The purpose of our study here is to examine a variety of kinds of revolutions to come to conclusions about the nature of Revolution. The whole discourse of such a unit is designed to encourage the development of an abstract understanding of the topic. We are constantly developing a language of abstraction, derived from the study of particular revolutions, but constantly aiming to create an image of revolution in general abstract terms.

Topic: English Literature

Subject Area: Hamlet

Cognitive Tool: Sense of abstract reality

The A useful way to work at developing students’ sense of abstract reality is to engage students in the theories about the play that have hovered around it for hundreds of years. The teacher could ask the students to imagine what the first audiences of the play might have seen in it. Several earlier “Hamlet” plays had been staged, including a recent one by Thomas Kyd, and the story appears in chronicles that Shakespeare and his audiences would have known. But Shakespeare changed the old revenge formula into something amazingly more complex and engaging. What about the notion of a thriller, in which the gripping part of the plot is not our fascination with Hamlet’s psyche, which we can indulge because we know what is going to happen, but rather, for the person who sees the play for a first time, who is going to kill whom first?

Some argue that the play’s power to grip people as due to masterful alignment of the elements to make a seamless whole. The teacher can thus ask the students to think of flawed works of art that nevertheless have a power to grip their imaginations, and ask them to reflect on whether “Hamlet” isn’t the most successful failure ever to be performed. Then there are aspects of the “What’s Hecuba to him?” question. The teacher can solicit students’ views on this, and ask them to compare their ideas with Hamlet’s own musings in his “O! what a rogue and peasant slave am I” speech. Why should the player weep for Hecuba and we for Hamlet? Then there’s always the “It’s just all a bit too much” theory; that a sensitive person under the array of stresses that pound Hamlet just finds his brain whirring as he tries to deal with it all. Life, death, love, and intense fear—enough to make a lad long for the days playing with Yorik.

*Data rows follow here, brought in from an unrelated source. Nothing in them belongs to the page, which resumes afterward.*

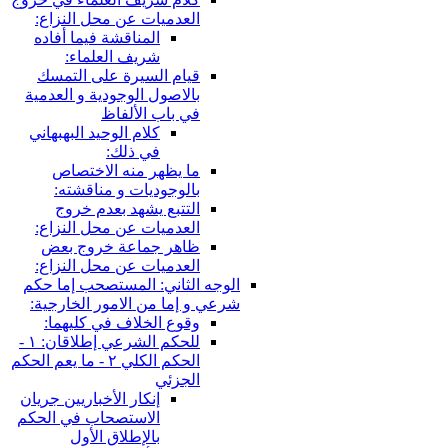
العدميات عن محل النزاع:
المناقشة فيما أفاده
شريف العلماء:
قيام السيرة على التمسك
بالاصول الوجودية و العدمية
في باب الألفاظ
كلام الوحيد البهبهاني
في ذلك:
ما يظهر منه الاختصاص
بالوجوديات و مناقشته:
التتبع يشهد بعدم خروج
العدميات عن محل النزاع:
ظاهر جماعة خروج بعض
العدميات عن محل النزاع:
الوجه الثاني: المستصحب إما حكم
شرعي و إما من الامور الخارجية:
وقوع الخلاف في كليهما:
للحكم الشرعي إطلاقان: ١ -
الحكم الكلي ٢ - ما يعم الحكم
الجزئي
إنكار الأخباريين جريان
الاستصحاب في الحكم
بالإطلاق الأول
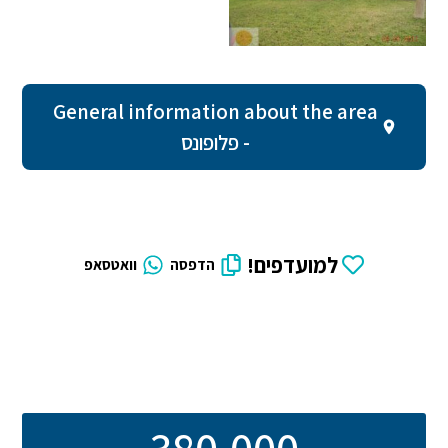
General information about the area
- פלופונס
למועדפים!
הדפסה
וואטסאפ
380,000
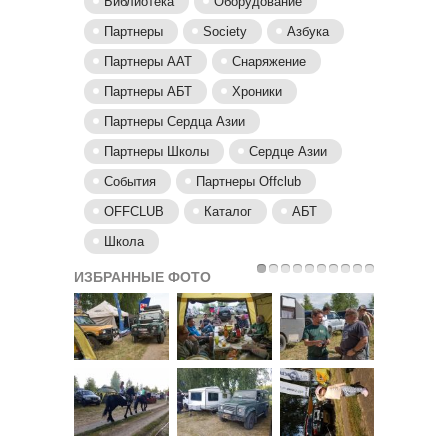
Библиотека
Оборудование
Партнеры
Society
Азбука
Партнеры AAT
Снаряжение
Партнеры АБТ
Хроники
Партнеры Сердца Азии
Партнеры Школы
Сердце Азии
События
Партнеры Offclub
OFFCLUB
Каталог
АБТ
Школа
ИЗБРАННЫЕ ФОТО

The aim through all these discussions of the play is to develop the general and abstract vocabulary required to generate an abstract world. What is Hamlet basically about?—is the question that can drive students to look at the play in this new and powerful dimension of thought.

Why does abstract reality engage our imaginations?

For more theortical background on this cognitive tool click here.

A sense of abstract reality changes how one understands the world. So, what had previously been houses and buses and shops and people and politics and money, and so on, becomes “society.” And the current state of society can be thought of as “post-industrial,” “narcissistic,” “alienating,” “multi-communitied,” “cyberspacial,” or whatever – and these stratospheric generalizations are seen as meaningful. Such a state of society, in turn, can be fitted into historical schemes, in which “progress” is evident, or “decline,” or “cyclical chaos,” or “going to hell in a handcart.” The danger is in becoming so intoxicated with its abstractions and their manipulation that one loses touch with “reality,” (another of those grand generalizations whose particularity can get lost). That is, in one of those unfortunate old human equations, increased power entails increased risk. One common problem is that students can develop excessive confidence in their generalizations, patterns, theories, ideological, metaphysical schemes, and the other inhabitants of the abstracted realm. We see the victims of this danger all around us – the convinced, the dogmatic, the certain – and each of us is likely to become one of these victims if we aren’t careful, and even if we are. The excessive conviction that is a danger of immature “philosophic understanding” seems even to be an advantage in modern politics, appearing as the “passionate intensity” we might sensibly be wary of. But the great gift of “philosophic” thinking is that it enhances the brain’s capacity for creating order in complexity, for seeing patterns within variety, for generating theories that account for events, things, and behavior. It can deliver a much more powerful mind to those who develop its cognitive tools.